Of course, what’s important is what gay people think Pride is for. The by now traditional arguments – the complicity of corporate sponsorship; who will be there to bore the crowd at the end of the parade with politics; should assless chaps and tits-out lesbians be encouraged – are comforting. The city centre filled with tipsy gays on a Saturday afternoon in June is comforting. The poetry jams, theatre workshops, independent film clubs and céilís are comforting. They confirm that Pride is still about a diverse community, the rainbow nation of ‘not-straight’ making public space our own by sheer numbers, and by all walking in the same direction for an hour or two.

Is comfort enough, though? The extension of legal protections to gay people in Ireland has been a fast and radical change, with the majority largely persuaded that the changes are inherently right. That is definitely something to be proud of and to celebrate this month. We should also be proud of the Irish people – few enough of them, but their numbers are growing – who are out and proud public gay voices.

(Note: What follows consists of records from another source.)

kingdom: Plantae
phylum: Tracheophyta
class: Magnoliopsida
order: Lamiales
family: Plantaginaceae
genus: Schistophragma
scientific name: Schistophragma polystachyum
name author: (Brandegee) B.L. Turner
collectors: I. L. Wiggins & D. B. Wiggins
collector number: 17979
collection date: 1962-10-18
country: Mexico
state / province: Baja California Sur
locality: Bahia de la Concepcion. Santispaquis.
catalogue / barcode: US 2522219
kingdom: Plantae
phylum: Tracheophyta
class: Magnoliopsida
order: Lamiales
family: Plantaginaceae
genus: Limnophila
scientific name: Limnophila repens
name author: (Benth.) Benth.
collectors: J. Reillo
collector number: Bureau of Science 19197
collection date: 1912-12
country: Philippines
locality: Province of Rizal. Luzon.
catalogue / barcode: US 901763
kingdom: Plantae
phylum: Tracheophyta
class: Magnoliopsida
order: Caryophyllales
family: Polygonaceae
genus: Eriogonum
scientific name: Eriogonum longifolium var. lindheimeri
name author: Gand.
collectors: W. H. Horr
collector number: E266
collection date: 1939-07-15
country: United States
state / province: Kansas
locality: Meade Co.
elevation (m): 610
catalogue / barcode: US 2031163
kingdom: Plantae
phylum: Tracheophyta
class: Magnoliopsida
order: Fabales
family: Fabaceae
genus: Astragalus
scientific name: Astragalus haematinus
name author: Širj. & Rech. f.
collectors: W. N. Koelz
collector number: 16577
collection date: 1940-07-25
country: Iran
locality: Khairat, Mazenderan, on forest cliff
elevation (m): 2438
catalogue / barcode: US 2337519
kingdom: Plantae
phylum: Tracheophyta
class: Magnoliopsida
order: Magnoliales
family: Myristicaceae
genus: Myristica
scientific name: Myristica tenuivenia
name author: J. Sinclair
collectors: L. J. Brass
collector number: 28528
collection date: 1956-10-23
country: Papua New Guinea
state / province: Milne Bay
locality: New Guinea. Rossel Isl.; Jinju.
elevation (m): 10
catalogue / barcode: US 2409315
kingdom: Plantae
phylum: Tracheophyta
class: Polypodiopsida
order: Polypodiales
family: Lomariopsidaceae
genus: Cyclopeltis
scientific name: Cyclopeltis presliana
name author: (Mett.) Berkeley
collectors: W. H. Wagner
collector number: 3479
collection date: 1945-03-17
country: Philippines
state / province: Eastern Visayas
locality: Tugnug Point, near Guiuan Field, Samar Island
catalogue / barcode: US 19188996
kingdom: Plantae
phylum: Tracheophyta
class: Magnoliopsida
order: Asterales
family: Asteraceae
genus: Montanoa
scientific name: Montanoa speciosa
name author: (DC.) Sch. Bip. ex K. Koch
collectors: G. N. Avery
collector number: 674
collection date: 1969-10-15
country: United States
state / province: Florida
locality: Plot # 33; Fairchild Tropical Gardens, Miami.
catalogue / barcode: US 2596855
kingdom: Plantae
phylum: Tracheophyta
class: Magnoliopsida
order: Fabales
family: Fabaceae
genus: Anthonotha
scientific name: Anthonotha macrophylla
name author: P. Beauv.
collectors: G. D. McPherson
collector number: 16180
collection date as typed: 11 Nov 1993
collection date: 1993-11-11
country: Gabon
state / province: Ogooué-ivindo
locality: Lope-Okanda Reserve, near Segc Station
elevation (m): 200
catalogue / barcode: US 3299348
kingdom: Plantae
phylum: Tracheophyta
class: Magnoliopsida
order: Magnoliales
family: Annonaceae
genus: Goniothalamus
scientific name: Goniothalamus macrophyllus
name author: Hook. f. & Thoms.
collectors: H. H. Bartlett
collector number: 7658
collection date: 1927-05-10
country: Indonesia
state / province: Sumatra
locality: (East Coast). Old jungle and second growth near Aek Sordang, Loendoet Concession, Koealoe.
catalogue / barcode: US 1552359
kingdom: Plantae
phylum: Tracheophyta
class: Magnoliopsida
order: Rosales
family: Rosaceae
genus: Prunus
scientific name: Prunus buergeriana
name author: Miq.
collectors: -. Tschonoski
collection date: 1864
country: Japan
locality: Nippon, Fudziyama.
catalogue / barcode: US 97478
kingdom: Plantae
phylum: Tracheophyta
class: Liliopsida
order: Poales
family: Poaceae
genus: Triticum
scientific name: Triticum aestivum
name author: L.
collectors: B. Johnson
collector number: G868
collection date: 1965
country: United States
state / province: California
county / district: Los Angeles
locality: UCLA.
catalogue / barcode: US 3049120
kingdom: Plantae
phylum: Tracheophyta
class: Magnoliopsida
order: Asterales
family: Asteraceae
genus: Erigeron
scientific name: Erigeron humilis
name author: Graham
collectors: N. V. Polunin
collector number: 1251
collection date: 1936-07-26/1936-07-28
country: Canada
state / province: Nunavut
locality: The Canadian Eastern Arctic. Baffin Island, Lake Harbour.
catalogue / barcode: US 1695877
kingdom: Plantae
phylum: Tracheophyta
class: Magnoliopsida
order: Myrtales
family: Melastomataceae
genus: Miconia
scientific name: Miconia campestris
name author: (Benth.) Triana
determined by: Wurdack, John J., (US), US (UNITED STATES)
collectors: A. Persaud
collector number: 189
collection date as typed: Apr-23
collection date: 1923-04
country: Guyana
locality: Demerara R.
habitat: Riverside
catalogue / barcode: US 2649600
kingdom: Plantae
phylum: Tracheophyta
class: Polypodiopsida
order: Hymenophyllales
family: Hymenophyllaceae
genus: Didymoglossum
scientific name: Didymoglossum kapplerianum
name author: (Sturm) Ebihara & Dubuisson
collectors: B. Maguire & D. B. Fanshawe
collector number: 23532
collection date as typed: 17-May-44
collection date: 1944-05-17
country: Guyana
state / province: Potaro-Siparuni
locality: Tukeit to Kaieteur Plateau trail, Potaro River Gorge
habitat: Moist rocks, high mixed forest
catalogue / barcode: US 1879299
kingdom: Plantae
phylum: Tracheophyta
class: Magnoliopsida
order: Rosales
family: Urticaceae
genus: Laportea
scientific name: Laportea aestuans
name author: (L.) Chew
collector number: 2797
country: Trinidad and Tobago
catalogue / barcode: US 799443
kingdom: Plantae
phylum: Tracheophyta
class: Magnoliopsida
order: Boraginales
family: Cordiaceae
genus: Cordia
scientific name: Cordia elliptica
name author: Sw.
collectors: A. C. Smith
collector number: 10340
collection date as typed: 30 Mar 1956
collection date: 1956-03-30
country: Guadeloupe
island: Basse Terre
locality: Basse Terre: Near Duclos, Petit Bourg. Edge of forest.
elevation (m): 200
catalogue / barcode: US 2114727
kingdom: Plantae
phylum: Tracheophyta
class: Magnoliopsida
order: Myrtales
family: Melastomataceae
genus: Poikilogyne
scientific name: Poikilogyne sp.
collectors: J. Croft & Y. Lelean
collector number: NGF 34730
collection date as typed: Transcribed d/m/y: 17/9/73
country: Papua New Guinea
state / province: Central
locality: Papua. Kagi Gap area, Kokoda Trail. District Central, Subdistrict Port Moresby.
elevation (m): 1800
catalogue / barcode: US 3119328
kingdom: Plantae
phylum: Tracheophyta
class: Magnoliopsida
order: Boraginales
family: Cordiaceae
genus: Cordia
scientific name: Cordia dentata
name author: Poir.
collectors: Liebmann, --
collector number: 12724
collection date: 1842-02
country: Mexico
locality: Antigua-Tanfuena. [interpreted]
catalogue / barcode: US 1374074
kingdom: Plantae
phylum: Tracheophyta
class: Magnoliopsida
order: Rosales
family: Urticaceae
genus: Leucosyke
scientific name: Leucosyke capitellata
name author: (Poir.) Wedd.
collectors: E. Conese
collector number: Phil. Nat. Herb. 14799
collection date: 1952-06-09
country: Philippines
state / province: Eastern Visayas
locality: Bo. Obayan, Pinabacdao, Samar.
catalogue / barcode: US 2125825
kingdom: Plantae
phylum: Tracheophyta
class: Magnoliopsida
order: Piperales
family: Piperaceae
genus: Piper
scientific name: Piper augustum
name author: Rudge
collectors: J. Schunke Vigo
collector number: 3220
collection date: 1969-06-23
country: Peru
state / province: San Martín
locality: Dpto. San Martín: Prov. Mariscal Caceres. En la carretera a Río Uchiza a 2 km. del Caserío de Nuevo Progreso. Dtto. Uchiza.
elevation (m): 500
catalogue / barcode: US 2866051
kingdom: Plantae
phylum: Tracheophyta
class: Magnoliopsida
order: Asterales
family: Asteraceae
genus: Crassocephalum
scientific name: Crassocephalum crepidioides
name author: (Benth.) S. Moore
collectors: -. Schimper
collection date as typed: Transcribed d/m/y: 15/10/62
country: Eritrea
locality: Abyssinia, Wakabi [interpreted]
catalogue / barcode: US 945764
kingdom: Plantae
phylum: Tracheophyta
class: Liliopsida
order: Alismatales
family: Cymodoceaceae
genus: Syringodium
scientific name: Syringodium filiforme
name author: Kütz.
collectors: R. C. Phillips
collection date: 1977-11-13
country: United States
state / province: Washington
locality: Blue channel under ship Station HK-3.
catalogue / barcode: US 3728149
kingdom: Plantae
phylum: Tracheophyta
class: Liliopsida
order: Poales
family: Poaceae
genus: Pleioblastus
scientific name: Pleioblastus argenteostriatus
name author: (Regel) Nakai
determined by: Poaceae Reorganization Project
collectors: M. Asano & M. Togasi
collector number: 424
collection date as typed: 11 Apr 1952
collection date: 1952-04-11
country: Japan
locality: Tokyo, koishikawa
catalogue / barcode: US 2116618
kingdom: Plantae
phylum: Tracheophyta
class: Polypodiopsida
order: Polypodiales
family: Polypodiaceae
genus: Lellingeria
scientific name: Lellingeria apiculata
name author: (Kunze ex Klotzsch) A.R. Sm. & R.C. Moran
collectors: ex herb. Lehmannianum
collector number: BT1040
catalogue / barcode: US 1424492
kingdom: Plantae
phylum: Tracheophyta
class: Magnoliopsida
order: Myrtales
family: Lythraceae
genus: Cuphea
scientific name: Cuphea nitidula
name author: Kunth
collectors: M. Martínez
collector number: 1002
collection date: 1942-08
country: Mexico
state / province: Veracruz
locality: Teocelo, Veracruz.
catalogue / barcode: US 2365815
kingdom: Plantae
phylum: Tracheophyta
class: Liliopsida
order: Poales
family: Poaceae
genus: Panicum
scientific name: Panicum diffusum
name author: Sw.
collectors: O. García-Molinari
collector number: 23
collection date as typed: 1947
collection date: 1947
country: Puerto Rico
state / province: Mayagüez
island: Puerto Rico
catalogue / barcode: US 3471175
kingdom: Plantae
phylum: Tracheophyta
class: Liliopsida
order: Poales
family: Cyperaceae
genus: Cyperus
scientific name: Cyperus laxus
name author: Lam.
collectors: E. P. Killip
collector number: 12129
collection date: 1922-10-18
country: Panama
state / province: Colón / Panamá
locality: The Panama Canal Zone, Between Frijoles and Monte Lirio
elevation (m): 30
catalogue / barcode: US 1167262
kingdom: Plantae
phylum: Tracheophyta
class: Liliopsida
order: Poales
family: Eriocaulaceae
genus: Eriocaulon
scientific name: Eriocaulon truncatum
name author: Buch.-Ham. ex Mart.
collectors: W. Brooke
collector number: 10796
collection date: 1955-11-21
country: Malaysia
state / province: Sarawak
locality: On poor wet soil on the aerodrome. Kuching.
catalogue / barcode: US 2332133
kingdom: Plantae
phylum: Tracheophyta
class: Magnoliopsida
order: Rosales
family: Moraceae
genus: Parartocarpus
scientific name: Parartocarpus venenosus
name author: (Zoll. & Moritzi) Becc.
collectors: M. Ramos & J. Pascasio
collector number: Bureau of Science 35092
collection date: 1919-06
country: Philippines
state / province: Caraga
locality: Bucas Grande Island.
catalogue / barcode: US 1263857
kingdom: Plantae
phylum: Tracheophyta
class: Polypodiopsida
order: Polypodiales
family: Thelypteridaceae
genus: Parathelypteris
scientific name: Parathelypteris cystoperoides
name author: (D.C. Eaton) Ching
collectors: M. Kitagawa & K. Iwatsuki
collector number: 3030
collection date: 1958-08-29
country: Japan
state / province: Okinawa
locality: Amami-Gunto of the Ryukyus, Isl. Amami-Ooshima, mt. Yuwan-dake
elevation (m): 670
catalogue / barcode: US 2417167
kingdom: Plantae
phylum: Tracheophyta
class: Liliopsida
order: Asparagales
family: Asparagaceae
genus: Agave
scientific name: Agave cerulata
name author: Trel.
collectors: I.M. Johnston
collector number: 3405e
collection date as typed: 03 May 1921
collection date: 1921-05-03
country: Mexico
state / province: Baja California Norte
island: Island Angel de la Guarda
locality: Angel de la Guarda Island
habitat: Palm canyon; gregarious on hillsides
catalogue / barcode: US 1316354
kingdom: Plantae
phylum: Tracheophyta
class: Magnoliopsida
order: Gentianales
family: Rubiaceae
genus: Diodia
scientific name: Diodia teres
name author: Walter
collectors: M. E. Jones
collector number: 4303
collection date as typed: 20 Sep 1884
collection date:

More than that, they show us all – gay, straight, whatever – that being gay is just one component of what makes a healthy society. Panti/Rory O’Neill, Senator Katherine Zappone and Ann Louise Gilligan, Dónal Óg Cusack, Aengus McGrianna, any number of TDs, councillors and now mayors, are all people to be proud of.

The Right Direction

Add to them the less public figures – teachers in particular, risking their careers by being honest about their sexuality – who nonetheless perform small, intensely brave acts of disclosure every day. These small things are what encourages Irish society in the right direction, making it normal to tolerate, celebrate or be indifferent to gay citizens.

We should also be proud of the groups who still campaign, in particular the energetic, creative folks out to make sure we win the gay marriage referendum.

And yet, look closely at the reasons we may not be doing Pride. The number one cop-out, and the most infuriating, is what you can call the integrationist argument. These gays (and they are largely gay men) argue that while they are grateful for the bravery, campaigning and direct action of previous generations, the fact that most of the freedoms and rights those people demanded have now been achieved, means that Pride is now a bit pointless and anachronistic. In fact, they argue that Pride creates an image of gays as one-dimensional creatures, defined only by their sexuality.

Pride From The Sidelines

There’s a feeling among many gays that the outstanding issues – gay marriage, rooting out religious prejudice in employment, even the distressing and dangerous to all return of HIV as a gay disease – can be easily fixed without comfortable gays engaging too much. The integrationist no longer defines himself by his sexuality, so why should he parade with people (assless chaps and tits-out lesbians) who do?

The integrationist’s natural urge is to be just like his straight neighbours, co-workers, the people he went to school with. He doesn’t want to be a one-man engine for social change. It’s not surprising, as being a ‘Gay’, a representative of a whole group of people that you may only have sexual orientation in common with, must be exhausting. Now that it’s no longer as necessary to be an activist, many gays prefer to watch Pride from the sidelines or ignore that it’s taking place at all.

How do you convince them that Pride is still vital, that the fight for gay rights and acceptance is far from over? In the past, gays risked a lot by taking to the streets to protest against legal prejudice, hostility and hate crimes. Hate crimes are still happening all around us, but now many of us have the luxury of a comfortable bubble from which we can objectively view these incidents, happening to someone else. We expect the professional gays to make a few indignant statements in sympathetic media, and the Gardaí to respond in the acceptable manner, and we all get on with our lives.

Similarly with HIV. It should be frightening to all of us that gay men are once again topping the charts of new infections. Yes, the drugs are wonderful, but it’s still an incurable disease, something that the one in ten gay men who only bareback don’t care about. It’s not just their well-being that’s at risk either – how easily could the integrationist project come off the rails if – in the face of gay indifference – that old plague discourse re-emerges? We can’t rest on our laurels yet, the gay project isn’t over and that is why I’ll be doing Pride this year.